IanCutress - Saturday, January 5, 2013 - link
We examined both scenarios. Our university had cluster time to buy, and there is always the Amazon cloud. In our calculation, getting a 16 thread machine from Dell paid for itself in under six months of continuous running, and would not require a large adjustment in the way people were currently coding (i.e. staying in Windows rather than moving to Linux), and could also be passed down the research group when newer hardware is released.If you are using production level code and manipulating it each time to get results, and you can guarantee the results will be good each time, then power-by-the-hour could work. As we were constantly writing and testing new code for different scenarios, the build/buy your own workstation won out.

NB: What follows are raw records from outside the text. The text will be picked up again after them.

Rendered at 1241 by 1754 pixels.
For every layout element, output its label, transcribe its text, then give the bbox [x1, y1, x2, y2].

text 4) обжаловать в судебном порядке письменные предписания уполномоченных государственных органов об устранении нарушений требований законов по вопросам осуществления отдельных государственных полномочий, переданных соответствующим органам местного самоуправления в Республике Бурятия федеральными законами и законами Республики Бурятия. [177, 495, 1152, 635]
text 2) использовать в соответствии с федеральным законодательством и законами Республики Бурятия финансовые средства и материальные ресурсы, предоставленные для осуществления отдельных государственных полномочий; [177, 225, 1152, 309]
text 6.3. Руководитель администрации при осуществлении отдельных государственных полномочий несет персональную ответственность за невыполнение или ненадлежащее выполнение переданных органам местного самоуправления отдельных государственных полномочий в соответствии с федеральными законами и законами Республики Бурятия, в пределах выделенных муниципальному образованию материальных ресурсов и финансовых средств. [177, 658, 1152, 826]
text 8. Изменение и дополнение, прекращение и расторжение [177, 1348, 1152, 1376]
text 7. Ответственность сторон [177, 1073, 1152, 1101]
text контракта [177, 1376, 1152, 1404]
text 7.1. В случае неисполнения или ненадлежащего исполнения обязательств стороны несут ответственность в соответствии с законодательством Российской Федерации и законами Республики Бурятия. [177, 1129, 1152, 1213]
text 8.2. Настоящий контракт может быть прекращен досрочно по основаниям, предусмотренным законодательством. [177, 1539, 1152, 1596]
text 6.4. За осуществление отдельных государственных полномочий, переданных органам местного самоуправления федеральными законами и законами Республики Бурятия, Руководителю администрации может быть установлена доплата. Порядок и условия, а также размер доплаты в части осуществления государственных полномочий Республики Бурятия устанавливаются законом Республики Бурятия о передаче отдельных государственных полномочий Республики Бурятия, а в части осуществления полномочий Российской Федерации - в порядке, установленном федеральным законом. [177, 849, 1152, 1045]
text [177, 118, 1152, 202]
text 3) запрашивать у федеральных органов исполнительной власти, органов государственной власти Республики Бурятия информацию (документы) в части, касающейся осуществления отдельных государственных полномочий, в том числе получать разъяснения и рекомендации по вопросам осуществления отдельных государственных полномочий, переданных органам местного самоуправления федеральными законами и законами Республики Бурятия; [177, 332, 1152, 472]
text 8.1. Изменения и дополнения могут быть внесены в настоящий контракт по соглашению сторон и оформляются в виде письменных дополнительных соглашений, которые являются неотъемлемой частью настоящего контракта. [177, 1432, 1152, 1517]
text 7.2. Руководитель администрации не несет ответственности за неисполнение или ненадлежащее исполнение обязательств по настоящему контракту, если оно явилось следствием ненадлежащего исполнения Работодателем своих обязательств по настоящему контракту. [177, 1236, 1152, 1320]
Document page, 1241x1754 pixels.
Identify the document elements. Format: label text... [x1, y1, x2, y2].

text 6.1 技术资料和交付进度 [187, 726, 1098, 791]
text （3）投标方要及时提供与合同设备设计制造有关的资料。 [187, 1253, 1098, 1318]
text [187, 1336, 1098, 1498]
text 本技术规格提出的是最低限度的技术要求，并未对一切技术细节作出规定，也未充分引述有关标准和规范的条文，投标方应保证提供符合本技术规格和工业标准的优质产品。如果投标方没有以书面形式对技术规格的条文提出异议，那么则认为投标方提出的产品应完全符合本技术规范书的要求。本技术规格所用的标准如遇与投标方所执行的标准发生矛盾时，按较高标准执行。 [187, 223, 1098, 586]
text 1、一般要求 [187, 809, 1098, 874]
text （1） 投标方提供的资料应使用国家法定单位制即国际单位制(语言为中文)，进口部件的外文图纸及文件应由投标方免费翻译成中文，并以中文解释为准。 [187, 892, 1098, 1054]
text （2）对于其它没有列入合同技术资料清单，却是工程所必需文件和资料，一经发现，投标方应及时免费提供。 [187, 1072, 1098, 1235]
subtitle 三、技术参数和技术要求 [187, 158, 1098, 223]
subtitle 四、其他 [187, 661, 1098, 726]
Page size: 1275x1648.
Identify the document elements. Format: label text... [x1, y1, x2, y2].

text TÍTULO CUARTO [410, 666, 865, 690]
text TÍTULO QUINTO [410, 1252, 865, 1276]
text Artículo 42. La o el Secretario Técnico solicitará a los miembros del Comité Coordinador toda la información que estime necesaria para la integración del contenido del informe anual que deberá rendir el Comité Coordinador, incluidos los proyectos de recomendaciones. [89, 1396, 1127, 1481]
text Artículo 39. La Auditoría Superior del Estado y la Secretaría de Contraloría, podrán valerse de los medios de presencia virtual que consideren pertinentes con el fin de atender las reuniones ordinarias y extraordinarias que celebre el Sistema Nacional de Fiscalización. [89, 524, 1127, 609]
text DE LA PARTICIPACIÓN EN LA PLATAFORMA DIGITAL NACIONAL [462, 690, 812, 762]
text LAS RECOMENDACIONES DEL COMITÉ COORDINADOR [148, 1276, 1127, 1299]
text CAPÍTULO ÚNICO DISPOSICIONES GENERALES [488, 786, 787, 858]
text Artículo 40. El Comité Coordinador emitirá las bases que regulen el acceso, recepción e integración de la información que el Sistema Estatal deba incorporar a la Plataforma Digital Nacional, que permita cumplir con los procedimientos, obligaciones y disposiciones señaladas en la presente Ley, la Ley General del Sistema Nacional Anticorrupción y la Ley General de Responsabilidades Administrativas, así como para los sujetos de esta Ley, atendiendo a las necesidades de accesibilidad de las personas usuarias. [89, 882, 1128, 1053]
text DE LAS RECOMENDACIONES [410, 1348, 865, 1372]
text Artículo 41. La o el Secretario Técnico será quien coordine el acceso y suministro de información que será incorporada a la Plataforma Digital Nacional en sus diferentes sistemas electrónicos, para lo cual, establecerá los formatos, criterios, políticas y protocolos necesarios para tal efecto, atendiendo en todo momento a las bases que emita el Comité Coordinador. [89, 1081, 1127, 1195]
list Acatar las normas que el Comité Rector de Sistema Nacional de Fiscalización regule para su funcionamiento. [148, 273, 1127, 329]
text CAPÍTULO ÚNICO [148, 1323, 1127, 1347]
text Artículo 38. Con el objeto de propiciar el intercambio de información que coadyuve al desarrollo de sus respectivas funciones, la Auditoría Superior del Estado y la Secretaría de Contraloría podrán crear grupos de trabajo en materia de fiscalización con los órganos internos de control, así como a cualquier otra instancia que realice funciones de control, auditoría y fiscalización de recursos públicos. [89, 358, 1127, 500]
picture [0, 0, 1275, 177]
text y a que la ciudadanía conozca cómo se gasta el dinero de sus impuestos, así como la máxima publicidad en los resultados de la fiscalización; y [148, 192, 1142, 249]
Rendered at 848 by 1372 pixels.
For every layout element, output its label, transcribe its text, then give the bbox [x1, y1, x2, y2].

Having your own system also helps in building GPU codes, if you want to buy a better GPU card it is easier to swap out rather than relying on a cloud computing upgrade.
Ian
jtv - Sunday, January 6, 2013 - link
One big consideration is who the researchers are. I work in x-ray spectroscopy (as a computational theorist). Experimentalists in this field use some of our codes without wanting to bother with having big computational resources. We have looked at trying to provide some of our codes through some cloud-based service so that it can be used on demand.Otherwise I would agree with Ian's reply. When I'm improving code, debugging code, or trying to implement new theoretical approaches I absolutely want my own hardware to do it on.